## DATASET EXCERPTS
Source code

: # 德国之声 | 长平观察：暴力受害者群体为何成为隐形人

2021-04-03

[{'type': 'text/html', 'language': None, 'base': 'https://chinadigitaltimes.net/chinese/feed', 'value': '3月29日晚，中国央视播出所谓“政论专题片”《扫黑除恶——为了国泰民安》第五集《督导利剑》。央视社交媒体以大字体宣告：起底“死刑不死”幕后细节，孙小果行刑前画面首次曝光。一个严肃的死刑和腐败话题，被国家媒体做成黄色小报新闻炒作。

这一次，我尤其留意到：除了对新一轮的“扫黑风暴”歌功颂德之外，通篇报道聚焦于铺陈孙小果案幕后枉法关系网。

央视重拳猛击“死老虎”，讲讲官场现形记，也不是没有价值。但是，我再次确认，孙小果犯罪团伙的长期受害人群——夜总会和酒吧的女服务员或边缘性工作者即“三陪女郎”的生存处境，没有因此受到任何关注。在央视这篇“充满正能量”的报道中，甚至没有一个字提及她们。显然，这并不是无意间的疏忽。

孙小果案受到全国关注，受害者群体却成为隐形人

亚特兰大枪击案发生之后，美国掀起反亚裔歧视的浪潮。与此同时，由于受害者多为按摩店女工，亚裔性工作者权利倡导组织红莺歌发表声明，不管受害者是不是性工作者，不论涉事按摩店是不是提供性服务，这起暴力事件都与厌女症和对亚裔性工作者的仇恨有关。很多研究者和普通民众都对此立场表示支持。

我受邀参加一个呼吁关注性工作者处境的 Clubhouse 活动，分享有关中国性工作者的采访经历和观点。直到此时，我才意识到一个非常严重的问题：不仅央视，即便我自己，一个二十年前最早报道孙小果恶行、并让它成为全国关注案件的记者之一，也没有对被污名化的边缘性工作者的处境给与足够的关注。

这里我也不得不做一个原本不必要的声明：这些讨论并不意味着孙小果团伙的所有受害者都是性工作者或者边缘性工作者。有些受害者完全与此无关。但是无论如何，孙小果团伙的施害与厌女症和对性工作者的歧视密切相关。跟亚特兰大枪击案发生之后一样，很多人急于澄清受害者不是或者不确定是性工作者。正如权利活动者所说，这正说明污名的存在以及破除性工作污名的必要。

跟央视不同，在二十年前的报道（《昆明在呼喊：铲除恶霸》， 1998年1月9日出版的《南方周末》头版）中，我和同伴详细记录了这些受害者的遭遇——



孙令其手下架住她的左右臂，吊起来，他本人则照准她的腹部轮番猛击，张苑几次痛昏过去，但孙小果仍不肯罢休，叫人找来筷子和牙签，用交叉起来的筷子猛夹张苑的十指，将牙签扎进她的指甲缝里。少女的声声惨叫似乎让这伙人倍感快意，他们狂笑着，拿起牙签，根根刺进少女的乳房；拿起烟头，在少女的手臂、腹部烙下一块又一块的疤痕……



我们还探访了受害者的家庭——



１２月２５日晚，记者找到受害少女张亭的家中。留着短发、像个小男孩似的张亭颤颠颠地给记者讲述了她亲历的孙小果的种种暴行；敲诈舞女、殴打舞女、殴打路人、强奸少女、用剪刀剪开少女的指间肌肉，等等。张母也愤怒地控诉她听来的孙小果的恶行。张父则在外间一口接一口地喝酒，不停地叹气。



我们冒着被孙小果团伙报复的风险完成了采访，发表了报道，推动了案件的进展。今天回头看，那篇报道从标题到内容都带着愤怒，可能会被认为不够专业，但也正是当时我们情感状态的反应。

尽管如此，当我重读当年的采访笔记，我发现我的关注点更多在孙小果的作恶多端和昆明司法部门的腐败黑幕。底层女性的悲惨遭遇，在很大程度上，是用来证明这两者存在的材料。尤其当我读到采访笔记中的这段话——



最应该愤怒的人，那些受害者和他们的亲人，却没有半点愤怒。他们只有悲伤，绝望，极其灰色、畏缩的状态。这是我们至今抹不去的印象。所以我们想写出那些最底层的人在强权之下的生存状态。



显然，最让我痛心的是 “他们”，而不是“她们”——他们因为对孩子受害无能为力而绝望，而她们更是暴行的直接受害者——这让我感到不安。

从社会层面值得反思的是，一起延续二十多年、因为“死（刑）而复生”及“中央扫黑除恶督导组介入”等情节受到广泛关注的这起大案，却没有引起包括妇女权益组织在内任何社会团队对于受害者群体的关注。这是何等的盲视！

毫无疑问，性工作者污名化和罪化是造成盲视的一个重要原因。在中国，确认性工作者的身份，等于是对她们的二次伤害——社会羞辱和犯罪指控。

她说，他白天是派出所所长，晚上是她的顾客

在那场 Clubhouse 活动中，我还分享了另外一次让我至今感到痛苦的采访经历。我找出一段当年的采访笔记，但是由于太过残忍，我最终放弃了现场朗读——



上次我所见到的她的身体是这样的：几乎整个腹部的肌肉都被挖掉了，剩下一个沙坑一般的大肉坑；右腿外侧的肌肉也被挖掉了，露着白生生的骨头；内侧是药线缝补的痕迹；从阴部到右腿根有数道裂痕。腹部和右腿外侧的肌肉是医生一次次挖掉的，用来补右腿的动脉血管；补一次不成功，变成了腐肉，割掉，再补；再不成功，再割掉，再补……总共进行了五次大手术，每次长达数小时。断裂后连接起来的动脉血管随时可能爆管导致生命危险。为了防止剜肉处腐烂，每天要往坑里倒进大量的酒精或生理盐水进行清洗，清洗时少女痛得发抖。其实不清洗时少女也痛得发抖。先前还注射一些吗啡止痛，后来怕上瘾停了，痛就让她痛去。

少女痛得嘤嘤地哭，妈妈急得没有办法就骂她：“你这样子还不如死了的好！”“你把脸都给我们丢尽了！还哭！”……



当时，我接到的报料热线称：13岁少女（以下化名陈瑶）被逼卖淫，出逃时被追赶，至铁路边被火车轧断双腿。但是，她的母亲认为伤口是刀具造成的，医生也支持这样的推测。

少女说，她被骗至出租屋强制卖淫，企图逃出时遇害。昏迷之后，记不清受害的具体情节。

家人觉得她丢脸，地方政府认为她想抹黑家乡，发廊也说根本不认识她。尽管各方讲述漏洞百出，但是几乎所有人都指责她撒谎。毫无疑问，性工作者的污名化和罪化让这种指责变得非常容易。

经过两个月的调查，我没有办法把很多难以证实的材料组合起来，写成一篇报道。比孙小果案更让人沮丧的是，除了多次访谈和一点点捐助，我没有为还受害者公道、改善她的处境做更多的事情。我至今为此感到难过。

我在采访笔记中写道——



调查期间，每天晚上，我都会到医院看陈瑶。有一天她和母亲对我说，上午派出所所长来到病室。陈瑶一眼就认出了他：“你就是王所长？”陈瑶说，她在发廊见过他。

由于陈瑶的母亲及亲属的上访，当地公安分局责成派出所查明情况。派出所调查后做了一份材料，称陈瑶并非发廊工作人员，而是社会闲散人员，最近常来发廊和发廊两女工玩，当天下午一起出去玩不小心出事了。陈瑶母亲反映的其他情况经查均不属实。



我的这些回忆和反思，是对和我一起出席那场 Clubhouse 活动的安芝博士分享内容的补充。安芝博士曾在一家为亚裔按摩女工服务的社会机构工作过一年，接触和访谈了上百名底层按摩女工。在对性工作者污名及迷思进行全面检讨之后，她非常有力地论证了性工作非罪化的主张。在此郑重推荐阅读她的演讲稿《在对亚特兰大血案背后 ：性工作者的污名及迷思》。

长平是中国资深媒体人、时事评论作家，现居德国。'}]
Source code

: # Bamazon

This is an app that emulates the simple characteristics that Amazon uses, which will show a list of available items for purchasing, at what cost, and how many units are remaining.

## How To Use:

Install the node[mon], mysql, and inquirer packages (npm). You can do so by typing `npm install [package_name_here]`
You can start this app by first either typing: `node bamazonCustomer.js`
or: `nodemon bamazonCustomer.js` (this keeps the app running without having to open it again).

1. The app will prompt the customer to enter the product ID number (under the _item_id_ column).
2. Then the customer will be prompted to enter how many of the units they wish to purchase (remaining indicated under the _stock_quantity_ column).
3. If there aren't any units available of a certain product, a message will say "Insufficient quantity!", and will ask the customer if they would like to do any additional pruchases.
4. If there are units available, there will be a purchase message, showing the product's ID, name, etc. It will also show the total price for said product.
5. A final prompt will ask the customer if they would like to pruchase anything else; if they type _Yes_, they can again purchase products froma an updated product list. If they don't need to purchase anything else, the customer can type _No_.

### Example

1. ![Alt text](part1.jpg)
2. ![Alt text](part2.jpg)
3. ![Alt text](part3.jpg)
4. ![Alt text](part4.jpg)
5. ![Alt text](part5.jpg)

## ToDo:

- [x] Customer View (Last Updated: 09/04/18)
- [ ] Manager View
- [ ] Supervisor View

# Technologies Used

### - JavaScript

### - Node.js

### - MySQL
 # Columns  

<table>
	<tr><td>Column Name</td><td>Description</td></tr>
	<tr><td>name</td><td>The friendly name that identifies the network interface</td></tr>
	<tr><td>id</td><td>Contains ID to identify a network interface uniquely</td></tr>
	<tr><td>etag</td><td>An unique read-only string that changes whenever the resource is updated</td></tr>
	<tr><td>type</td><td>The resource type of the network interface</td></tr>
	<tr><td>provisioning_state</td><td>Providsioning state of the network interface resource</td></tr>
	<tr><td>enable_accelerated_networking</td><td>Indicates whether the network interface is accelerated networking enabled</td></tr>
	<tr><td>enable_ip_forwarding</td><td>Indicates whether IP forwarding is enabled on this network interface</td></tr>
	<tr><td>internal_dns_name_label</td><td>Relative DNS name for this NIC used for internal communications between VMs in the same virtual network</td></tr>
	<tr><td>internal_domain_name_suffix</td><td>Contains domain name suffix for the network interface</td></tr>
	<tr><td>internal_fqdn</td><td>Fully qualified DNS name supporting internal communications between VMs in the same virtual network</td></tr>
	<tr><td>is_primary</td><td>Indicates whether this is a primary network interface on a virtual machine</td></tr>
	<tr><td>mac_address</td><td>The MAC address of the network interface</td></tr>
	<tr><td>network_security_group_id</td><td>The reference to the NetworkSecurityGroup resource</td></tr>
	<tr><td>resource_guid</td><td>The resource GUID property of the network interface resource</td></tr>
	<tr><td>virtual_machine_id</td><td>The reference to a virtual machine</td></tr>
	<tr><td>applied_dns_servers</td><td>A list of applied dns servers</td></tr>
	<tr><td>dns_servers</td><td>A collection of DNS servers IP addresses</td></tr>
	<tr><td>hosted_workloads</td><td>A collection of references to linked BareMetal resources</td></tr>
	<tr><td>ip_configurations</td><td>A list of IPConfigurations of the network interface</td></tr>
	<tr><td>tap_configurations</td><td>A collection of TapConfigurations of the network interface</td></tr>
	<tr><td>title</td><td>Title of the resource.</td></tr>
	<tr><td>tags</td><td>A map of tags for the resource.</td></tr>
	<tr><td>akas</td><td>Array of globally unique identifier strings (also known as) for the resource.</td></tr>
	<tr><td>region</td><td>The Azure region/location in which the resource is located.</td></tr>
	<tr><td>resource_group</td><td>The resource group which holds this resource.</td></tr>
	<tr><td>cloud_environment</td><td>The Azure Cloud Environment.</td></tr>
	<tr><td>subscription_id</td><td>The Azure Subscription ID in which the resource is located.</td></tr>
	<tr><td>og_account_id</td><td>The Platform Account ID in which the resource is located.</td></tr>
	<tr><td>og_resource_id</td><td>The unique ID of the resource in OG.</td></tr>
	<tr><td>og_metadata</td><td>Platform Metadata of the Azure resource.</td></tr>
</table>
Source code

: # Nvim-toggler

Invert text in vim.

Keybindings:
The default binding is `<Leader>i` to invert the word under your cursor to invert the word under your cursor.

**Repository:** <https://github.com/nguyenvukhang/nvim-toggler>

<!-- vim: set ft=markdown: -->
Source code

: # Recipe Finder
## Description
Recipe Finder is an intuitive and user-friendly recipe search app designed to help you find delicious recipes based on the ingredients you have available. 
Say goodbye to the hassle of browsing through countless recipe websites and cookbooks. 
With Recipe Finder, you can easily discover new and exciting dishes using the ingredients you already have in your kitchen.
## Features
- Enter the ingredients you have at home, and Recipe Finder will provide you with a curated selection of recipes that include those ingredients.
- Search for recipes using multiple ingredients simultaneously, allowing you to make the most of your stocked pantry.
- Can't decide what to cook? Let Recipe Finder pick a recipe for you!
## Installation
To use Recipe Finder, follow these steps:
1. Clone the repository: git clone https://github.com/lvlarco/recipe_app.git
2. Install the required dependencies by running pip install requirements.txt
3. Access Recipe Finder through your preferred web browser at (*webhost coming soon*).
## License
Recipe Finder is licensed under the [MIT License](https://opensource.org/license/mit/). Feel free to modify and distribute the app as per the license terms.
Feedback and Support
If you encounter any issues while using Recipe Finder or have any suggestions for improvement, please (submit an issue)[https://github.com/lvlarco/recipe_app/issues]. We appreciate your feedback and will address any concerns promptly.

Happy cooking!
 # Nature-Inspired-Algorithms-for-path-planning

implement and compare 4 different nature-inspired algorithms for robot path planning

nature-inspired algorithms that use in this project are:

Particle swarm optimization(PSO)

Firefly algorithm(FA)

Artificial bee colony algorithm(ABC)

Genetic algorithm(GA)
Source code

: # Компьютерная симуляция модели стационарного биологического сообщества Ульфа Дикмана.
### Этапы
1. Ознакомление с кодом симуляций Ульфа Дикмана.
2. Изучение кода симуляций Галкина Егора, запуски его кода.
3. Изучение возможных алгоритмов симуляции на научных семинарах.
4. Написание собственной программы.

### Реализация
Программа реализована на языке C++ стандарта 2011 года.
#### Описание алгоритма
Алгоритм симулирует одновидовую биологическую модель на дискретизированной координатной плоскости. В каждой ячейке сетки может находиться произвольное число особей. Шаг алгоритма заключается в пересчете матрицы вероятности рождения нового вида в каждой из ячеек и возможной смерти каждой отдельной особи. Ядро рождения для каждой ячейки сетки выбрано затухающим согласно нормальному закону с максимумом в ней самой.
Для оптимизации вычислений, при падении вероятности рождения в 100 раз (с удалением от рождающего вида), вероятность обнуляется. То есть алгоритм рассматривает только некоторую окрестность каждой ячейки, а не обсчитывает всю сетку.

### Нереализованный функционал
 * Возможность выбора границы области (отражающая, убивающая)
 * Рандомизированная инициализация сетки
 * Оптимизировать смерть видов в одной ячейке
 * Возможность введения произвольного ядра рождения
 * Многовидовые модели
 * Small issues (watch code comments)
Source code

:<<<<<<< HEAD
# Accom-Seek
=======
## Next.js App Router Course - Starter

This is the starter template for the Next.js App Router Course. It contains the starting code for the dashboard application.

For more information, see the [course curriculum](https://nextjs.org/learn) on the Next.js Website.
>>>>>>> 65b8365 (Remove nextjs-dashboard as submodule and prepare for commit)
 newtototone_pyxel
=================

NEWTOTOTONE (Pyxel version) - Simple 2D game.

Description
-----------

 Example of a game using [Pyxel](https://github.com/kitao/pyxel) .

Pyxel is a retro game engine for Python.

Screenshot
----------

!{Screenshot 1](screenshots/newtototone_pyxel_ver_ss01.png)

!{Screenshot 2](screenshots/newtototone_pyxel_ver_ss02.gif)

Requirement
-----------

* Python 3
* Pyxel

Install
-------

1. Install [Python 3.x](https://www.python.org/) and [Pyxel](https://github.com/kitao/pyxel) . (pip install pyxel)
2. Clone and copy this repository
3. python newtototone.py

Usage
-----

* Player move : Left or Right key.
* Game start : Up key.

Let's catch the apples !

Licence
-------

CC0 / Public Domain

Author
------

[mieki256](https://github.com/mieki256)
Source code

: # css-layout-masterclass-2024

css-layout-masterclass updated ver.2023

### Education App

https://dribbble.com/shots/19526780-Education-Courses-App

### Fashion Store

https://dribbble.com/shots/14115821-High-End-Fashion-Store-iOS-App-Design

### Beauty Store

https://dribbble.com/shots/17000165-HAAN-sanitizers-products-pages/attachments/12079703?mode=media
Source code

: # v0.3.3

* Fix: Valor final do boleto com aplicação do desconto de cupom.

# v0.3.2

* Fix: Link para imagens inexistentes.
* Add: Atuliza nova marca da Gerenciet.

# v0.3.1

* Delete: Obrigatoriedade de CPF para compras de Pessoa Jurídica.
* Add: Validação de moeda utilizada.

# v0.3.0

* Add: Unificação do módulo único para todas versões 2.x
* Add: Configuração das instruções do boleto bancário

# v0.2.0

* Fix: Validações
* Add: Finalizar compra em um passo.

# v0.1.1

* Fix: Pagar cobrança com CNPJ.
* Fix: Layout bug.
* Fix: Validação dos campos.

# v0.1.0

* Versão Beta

## WHAT THE TASK REQUIRES
Reproduce the entries above exactly, but only the lines between the line holding "她说，他白天是派出所所长，晚上是她的顾客" and the line holding "调查期间，每天晚上，我都会到", inclusive.

## RESPONSE BELOW
她说，他白天是派出所所长，晚上是她的顾客

在那场 Clubhouse 活动中，我还分享了另外一次让我至今感到痛苦的采访经历。我找出一段当年的采访笔记，但是由于太过残忍，我最终放弃了现场朗读——



上次我所见到的她的身体是这样的：几乎整个腹部的肌肉都被挖掉了，剩下一个沙坑一般的大肉坑；右腿外侧的肌肉也被挖掉了，露着白生生的骨头；内侧是药线缝补的痕迹；从阴部到右腿根有数道裂痕。腹部和右腿外侧的肌肉是医生一次次挖掉的，用来补右腿的动脉血管；补一次不成功，变成了腐肉，割掉，再补；再不成功，再割掉，再补……总共进行了五次大手术，每次长达数小时。断裂后连接起来的动脉血管随时可能爆管导致生命危险。为了防止剜肉处腐烂，每天要往坑里倒进大量的酒精或生理盐水进行清洗，清洗时少女痛得发抖。其实不清洗时少女也痛得发抖。先前还注射一些吗啡止痛，后来怕上瘾停了，痛就让她痛去。

少女痛得嘤嘤地哭，妈妈急得没有办法就骂她：“你这样子还不如死了的好！”“你把脸都给我们丢尽了！还哭！”……



当时，我接到的报料热线称：13岁少女（以下化名陈瑶）被逼卖淫，出逃时被追赶，至铁路边被火车轧断双腿。但是，她的母亲认为伤口是刀具造成的，医生也支持这样的推测。

少女说，她被骗至出租屋强制卖淫，企图逃出时遇害。昏迷之后，记不清受害的具体情节。

家人觉得她丢脸，地方政府认为她想抹黑家乡，发廊也说根本不认识她。尽管各方讲述漏洞百出，但是几乎所有人都指责她撒谎。毫无疑问，性工作者的污名化和罪化让这种指责变得非常容易。

经过两个月的调查，我没有办法把很多难以证实的材料组合起来，写成一篇报道。比孙小果案更让人沮丧的是，除了多次访谈和一点点捐助，我没有为还受害者公道、改善她的处境做更多的事情。我至今为此感到难过。

我在采访笔记中写道——



调查期间，每天晚上，我都会到医院看陈瑶。有一天她和母亲对我说，上午派出所所长来到病室。陈瑶一眼就认出了他：“你就是王所长？”陈瑶说，她在发廊见过他。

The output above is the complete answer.